65 Andromedae

Observation data Epoch J2000 Equinox J2000
- Constellation: Andromeda
- Right ascension: 02^{h} 25^{m} 37.42298^{s}
- Declination: +50° 16′ 43.0633″
- Apparent magnitude (V): 4.734

Characteristics
- Evolutionary stage: giant
- Spectral type: K4.5 III
- B−V color index: 1.532±0.009

Astrometry
- Radial velocity (R_{v}): −4.93±0.20 km/s
- Proper motion (μ): RA: +24.289 mas/yr Dec.: −14.483 mas/yr
- Parallax (π): 7.6317±0.1467 mas
- Distance: 427 ± 8 ly (131 ± 3 pc)
- Absolute magnitude (M_{V}): −1.10

Details
- Mass: 1.63 M_{☉}
- Radius: 47 R_{☉}
- Luminosity: 372 L_{☉}
- Surface gravity (log g): 1.650 cgs
- Temperature: 3,927±24 K
- Metallicity [Fe/H]: −0.210 dex
- Age: 3.01 Gyr
- Other designations: 65 And, BD+49°656, FK5 2165, HD 14872, HIP 11313, HR 699, SAO 23319, PPM 27605, WDS J02256+5017A

Database references
- SIMBAD: data

= 65 Andromedae =

Star in the constellation Andromeda

65 Andromedae, abbreviated 65 And, is a single, orange-hued star in the northern constellation of Andromeda. With an apparent magnitude of 4.73, it is visible to the naked eye. The distance to 65 And can be derived from its annual parallax shift of 7.6 mas, which yields a range of around 430 light years. At that distance, its brightness is relatively lowered primarily by the inverse square law but also by an extinction of 0.16 magnitude due to interstellar dust.

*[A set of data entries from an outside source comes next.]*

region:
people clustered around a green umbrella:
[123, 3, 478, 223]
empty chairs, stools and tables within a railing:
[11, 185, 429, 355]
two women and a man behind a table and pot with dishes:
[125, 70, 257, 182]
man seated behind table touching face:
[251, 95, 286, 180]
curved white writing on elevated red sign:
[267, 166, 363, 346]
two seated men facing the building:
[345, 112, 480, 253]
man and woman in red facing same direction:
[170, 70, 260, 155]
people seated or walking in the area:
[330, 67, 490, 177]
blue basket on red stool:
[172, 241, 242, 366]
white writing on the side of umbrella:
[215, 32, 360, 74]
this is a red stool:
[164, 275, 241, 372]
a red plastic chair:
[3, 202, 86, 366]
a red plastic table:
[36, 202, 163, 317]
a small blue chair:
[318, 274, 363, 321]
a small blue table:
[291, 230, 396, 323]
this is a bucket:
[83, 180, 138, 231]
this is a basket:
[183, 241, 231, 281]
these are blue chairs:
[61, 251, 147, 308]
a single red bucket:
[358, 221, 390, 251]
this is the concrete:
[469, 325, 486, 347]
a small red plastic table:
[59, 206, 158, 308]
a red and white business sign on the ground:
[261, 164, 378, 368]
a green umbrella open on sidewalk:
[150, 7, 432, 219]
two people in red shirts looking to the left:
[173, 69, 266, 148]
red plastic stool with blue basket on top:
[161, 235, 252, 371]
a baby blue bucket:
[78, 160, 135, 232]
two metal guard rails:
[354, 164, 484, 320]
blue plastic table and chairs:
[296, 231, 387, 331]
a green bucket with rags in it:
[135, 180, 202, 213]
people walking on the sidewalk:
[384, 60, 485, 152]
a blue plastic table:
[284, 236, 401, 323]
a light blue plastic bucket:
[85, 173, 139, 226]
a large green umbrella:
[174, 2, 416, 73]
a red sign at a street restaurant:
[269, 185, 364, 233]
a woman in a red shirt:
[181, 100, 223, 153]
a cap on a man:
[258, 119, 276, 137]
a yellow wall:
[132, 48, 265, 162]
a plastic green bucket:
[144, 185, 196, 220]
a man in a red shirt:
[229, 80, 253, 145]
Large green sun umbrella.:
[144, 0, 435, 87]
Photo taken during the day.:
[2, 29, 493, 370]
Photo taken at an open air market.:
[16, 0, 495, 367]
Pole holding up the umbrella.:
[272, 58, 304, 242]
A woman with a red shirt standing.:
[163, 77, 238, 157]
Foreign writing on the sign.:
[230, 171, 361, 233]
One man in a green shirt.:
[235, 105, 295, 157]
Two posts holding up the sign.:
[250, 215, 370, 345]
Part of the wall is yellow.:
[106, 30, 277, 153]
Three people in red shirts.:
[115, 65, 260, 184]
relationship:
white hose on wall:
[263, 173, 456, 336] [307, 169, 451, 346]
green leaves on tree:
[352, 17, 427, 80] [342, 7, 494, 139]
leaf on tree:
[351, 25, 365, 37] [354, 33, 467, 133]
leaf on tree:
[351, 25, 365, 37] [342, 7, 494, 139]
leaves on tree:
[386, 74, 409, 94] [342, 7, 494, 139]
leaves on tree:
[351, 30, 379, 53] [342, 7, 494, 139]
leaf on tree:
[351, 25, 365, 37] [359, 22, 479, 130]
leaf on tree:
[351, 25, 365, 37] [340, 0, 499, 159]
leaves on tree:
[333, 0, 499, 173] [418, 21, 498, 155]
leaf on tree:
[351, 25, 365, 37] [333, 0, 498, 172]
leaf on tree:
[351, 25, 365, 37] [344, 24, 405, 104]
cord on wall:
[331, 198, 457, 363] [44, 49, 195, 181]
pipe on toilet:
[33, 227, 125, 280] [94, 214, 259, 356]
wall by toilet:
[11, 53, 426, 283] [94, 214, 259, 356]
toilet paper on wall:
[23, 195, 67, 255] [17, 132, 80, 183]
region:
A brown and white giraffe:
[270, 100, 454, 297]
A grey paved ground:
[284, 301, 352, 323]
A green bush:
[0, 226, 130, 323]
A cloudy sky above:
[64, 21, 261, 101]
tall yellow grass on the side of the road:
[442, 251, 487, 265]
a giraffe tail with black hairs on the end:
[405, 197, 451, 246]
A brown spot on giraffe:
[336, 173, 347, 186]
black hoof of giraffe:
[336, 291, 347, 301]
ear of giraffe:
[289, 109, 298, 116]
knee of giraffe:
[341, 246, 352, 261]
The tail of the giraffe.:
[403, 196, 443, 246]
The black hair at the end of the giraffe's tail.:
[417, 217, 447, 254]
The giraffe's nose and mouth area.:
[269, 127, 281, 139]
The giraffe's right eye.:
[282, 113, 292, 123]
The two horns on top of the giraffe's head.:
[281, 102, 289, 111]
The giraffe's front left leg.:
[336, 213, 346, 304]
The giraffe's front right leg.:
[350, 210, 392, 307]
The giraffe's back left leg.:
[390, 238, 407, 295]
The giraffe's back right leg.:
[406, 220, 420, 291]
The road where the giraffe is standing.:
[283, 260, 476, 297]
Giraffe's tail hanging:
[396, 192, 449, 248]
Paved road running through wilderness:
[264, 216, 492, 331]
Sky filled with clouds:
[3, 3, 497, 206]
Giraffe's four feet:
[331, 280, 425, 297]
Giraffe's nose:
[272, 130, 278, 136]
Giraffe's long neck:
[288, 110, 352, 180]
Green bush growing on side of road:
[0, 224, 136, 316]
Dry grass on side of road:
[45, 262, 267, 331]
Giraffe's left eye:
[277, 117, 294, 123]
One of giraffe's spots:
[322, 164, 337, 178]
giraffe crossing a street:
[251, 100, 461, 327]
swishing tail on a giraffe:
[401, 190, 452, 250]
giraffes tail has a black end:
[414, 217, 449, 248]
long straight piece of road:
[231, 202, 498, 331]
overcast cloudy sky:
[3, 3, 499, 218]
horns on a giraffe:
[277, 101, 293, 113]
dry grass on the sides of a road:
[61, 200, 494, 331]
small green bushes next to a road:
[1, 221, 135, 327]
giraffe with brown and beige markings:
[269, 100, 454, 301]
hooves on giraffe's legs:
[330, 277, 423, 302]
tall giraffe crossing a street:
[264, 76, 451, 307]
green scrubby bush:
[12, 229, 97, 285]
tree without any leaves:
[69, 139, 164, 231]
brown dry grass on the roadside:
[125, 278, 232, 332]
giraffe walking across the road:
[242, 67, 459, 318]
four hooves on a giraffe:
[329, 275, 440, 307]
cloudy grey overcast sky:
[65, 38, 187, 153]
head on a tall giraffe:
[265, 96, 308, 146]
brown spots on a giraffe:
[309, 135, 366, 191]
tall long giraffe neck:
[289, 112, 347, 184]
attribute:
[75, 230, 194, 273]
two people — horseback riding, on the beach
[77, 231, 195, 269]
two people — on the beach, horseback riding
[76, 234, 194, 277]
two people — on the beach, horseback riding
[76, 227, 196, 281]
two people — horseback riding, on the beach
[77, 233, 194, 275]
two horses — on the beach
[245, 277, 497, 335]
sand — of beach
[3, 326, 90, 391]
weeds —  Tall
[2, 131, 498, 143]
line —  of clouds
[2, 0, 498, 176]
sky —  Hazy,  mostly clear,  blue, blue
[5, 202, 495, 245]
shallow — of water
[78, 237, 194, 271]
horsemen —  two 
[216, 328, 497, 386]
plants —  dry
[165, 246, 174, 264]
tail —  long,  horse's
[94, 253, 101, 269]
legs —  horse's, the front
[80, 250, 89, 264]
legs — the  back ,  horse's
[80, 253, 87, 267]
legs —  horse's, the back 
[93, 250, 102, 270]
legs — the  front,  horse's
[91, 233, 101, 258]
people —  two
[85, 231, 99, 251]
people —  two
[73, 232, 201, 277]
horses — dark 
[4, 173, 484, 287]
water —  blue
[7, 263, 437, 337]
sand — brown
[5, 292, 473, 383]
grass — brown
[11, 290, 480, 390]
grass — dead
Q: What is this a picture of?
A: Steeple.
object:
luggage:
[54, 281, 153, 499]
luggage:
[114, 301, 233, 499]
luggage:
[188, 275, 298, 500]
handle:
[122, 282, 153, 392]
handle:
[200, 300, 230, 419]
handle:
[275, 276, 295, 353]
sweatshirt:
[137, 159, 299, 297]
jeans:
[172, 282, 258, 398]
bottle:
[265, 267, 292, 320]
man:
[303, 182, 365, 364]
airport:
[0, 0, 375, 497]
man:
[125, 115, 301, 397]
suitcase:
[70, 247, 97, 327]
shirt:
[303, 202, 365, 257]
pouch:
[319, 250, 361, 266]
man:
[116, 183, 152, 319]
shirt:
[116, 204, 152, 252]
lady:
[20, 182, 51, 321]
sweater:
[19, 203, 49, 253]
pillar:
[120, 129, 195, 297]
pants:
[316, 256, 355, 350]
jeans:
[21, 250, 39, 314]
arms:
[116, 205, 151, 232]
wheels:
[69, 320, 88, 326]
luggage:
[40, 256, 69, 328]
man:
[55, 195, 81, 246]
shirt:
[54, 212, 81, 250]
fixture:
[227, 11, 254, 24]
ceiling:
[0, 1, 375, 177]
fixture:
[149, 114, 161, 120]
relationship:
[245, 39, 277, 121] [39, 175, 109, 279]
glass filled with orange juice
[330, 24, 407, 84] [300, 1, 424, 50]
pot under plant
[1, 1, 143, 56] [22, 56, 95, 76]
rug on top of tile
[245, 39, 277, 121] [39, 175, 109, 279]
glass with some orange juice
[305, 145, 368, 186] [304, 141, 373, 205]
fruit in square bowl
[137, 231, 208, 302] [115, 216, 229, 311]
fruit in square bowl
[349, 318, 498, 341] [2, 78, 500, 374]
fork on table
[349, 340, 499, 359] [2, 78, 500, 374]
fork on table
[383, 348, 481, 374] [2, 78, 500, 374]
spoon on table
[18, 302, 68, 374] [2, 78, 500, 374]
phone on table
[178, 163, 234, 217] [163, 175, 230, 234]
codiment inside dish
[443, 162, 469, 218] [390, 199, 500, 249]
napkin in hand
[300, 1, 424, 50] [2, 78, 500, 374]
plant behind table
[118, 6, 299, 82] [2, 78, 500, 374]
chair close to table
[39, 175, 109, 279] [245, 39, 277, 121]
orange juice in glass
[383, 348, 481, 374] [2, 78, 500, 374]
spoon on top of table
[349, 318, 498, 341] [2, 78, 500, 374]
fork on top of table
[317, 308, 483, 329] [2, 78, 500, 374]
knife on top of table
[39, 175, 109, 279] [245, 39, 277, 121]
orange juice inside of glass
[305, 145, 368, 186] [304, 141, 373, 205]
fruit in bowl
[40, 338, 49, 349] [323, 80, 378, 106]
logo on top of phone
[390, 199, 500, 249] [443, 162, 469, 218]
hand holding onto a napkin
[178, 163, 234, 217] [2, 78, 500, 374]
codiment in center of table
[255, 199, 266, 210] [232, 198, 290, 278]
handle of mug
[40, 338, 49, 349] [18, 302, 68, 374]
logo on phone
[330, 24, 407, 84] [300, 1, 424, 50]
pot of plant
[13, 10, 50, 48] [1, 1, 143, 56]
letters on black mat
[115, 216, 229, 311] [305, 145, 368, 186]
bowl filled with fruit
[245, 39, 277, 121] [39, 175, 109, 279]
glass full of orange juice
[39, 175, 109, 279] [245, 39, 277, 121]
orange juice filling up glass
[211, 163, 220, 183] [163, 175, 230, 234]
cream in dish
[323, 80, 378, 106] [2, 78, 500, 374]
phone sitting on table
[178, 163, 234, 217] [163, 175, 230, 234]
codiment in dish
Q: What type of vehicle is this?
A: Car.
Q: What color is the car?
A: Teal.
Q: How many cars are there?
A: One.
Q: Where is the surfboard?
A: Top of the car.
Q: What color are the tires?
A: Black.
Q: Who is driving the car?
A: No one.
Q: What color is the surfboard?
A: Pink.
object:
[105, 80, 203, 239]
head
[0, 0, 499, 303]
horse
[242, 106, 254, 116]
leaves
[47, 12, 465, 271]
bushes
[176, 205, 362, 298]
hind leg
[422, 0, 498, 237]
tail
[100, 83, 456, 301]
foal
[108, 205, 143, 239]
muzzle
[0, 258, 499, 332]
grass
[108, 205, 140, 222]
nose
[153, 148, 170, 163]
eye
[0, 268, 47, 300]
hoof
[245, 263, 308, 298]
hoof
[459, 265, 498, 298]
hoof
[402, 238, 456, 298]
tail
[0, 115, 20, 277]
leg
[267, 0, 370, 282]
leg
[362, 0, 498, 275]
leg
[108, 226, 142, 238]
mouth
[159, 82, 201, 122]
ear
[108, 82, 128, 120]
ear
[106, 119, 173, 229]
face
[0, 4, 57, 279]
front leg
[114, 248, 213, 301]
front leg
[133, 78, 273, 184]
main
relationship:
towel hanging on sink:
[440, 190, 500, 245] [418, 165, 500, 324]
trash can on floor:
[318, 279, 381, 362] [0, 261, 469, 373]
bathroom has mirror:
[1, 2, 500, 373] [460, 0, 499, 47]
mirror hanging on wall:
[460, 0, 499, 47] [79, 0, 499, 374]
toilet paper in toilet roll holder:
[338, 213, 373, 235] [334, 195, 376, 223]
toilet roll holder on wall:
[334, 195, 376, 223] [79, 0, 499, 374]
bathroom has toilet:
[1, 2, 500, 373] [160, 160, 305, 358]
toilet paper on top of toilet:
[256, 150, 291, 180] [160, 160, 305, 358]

The star is moving closer to the Earth with a heliocentric radial velocity of −5 km/s.

This is a mildly iron-deficient giant star with a stellar classification of K4.5 III, which indicates that, at the age of three billion years, is an evolved star that has exhausted the hydrogen at its core and expanded its radius. The measured angular diameter of this star, after correction for limb darkening, is 3.28±0.06 mas. At the estimated distance of this star, this yields a physical size of about 47 times the radius of the Sun. The star has 1.6 times the mass of the Sun and is radiating 372 times the Sun's luminosity from its enlarged photosphere at an effective temperature of 3,927 K.